> [SUPPLIED MATERIAL]
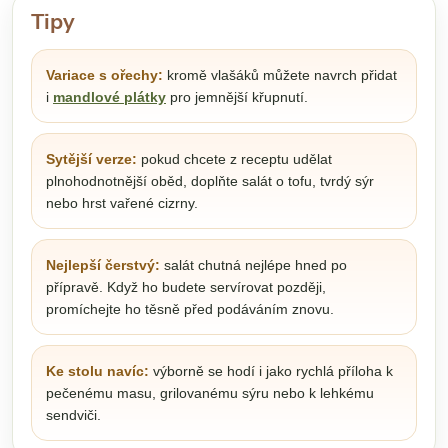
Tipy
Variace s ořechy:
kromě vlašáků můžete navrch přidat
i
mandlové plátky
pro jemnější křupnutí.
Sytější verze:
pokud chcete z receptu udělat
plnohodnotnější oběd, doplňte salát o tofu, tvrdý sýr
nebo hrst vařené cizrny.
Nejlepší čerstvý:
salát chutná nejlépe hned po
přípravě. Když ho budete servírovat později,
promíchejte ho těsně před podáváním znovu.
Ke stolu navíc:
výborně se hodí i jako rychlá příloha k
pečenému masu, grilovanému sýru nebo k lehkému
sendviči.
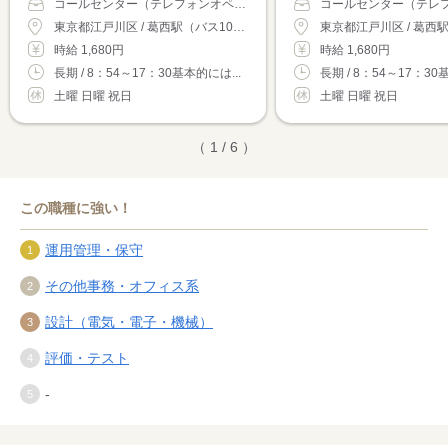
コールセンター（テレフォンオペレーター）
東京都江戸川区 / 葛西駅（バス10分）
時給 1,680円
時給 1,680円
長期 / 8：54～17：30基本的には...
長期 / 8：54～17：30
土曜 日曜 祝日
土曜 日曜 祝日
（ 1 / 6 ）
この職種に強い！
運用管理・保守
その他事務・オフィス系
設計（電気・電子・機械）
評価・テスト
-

==

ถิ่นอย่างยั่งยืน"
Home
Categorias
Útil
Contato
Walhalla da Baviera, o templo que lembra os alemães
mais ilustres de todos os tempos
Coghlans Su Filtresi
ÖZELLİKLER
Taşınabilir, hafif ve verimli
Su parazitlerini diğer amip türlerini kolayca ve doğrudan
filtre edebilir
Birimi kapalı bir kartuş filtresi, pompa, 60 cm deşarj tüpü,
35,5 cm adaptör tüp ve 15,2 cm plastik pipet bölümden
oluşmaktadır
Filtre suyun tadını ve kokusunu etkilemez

...

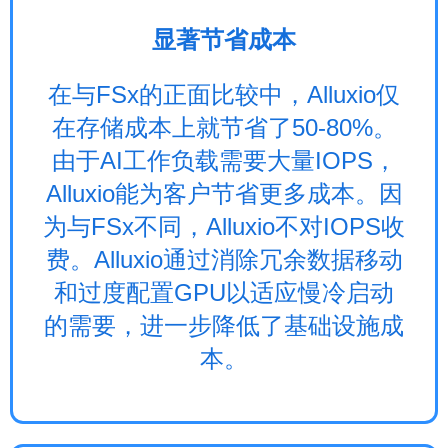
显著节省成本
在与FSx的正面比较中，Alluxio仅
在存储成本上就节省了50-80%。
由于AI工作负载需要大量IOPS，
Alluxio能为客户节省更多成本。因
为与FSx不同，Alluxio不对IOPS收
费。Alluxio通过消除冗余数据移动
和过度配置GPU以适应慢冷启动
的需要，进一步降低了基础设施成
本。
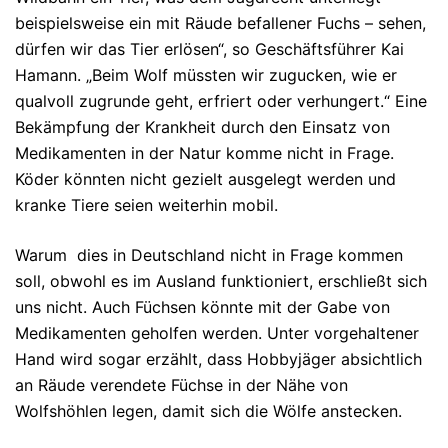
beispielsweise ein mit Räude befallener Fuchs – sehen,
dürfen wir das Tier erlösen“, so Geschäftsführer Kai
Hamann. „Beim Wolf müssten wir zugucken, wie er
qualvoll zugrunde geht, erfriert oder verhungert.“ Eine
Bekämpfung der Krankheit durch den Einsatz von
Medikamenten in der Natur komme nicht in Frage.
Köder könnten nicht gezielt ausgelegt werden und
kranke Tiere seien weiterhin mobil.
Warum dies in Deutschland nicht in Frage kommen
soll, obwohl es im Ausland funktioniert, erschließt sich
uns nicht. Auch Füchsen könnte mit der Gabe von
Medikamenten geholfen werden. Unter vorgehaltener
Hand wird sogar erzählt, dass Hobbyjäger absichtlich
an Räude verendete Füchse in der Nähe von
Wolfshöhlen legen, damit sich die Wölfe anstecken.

> [JOB ITEM] All lines with the string "salát" must be copied from the data.

> [FINISHED TASK]
plnohodnotnější oběd, doplňte salát o tofu, tvrdý sýr
salát chutná nejlépe hned po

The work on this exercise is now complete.